The Shizzle Jerk Marinade is produced by the folks at Big & Fine Food Co. out of Raleigh, NC. Their goal with The Shizzle is to offer a unique marinade that pays homage to traditional Jamaican jerk flavors while offering up one-of-a-kind taste profiles in as natural a manner as possible. The product touts itself as being free of high fructose corn syrup, MSG, artificial preservatives, and artificial colorings.
Ingredients: pineapple mash, soy sauce, traditional jerk spices, extra virgin olive oil, garlic, cane sugar, sea salt, habanero peppers, xanthan gum.
Appearance: muddy brown in color; very thick and chunky
Aroma: hints of sweet are picked up on top of soy sauce, peppers, cloves, and maybe a touch of cinnamon
A Taste: the jerk spices are the star here, with the soy flavoring in the background; not much sweetness here; fairly spicy (if you have a low tolerance for heat, this will push your limits)
Normally I’d try this out on two or three different types of meat before reviewing.
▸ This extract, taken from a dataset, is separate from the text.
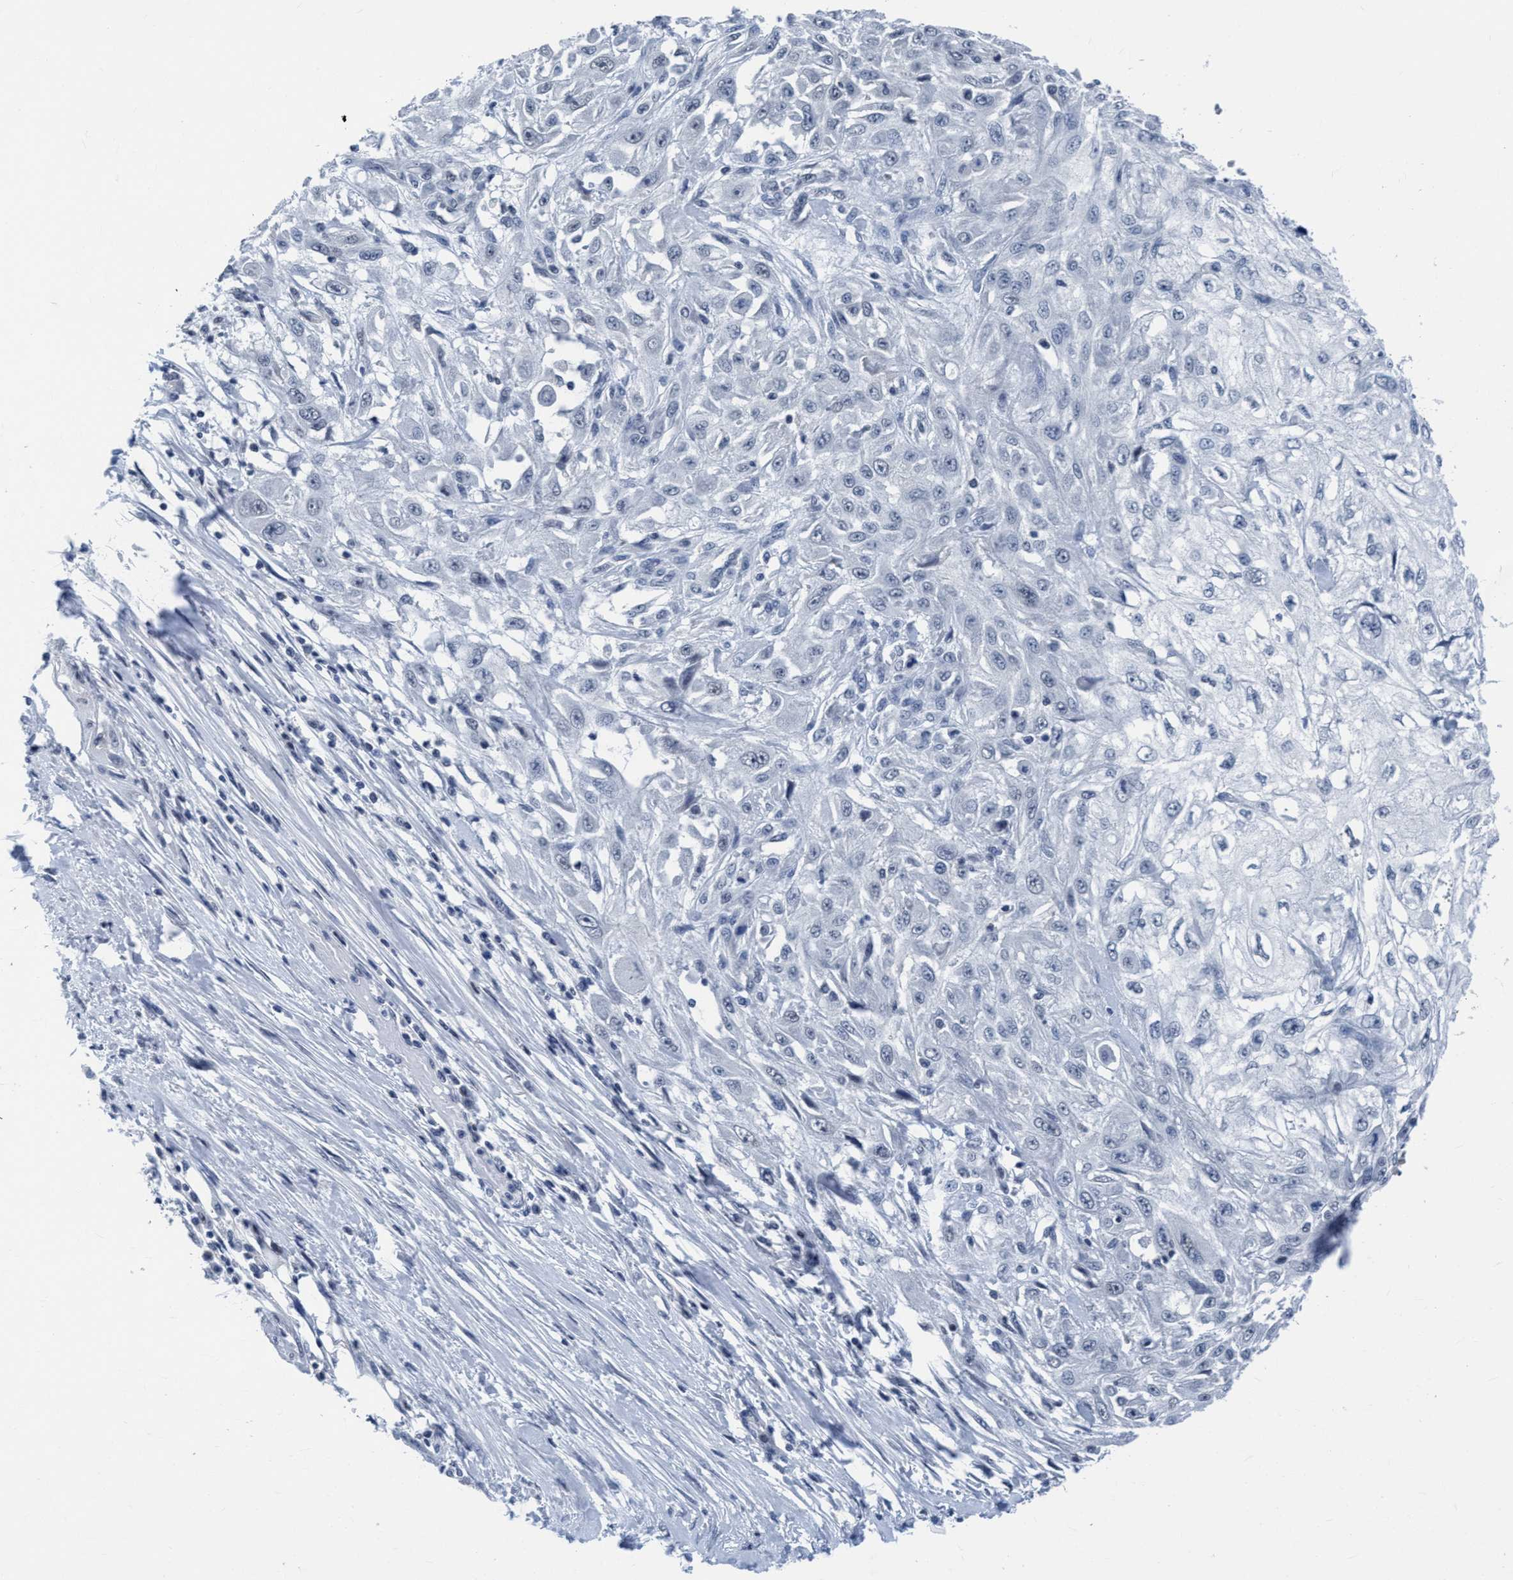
{"staining": {"intensity": "negative", "quantity": "none", "location": "none"}, "tissue": "skin cancer", "cell_type": "Tumor cells", "image_type": "cancer", "snomed": [{"axis": "morphology", "description": "Squamous cell carcinoma, NOS"}, {"axis": "morphology", "description": "Squamous cell carcinoma, metastatic, NOS"}, {"axis": "topography", "description": "Skin"}, {"axis": "topography", "description": "Lymph node"}], "caption": "A histopathology image of skin cancer stained for a protein exhibits no brown staining in tumor cells.", "gene": "DNAI1", "patient": {"sex": "male", "age": 75}}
And I still have intentions of doing so. But I was so happy with the results that I had to go ahead and write about it. Two pork chops (between 1 and 1 1/2” in thickness) were tenderized thoroughly using a jaccard style meat tenderizer. They went into a zip top plastic bag along with about one-half of the marinade. After about three hours sitting in the marinade, they went directly on the grill where they were cooked to an internal temperature of approximately 145 degrees.
Juicy… tender… tasty… definitely one of the better pork chops I’ve cooked recently! I can tell that this would work great on poultry as well – I’m thinking jerk wings. This product is a must-have for you marinade lovers!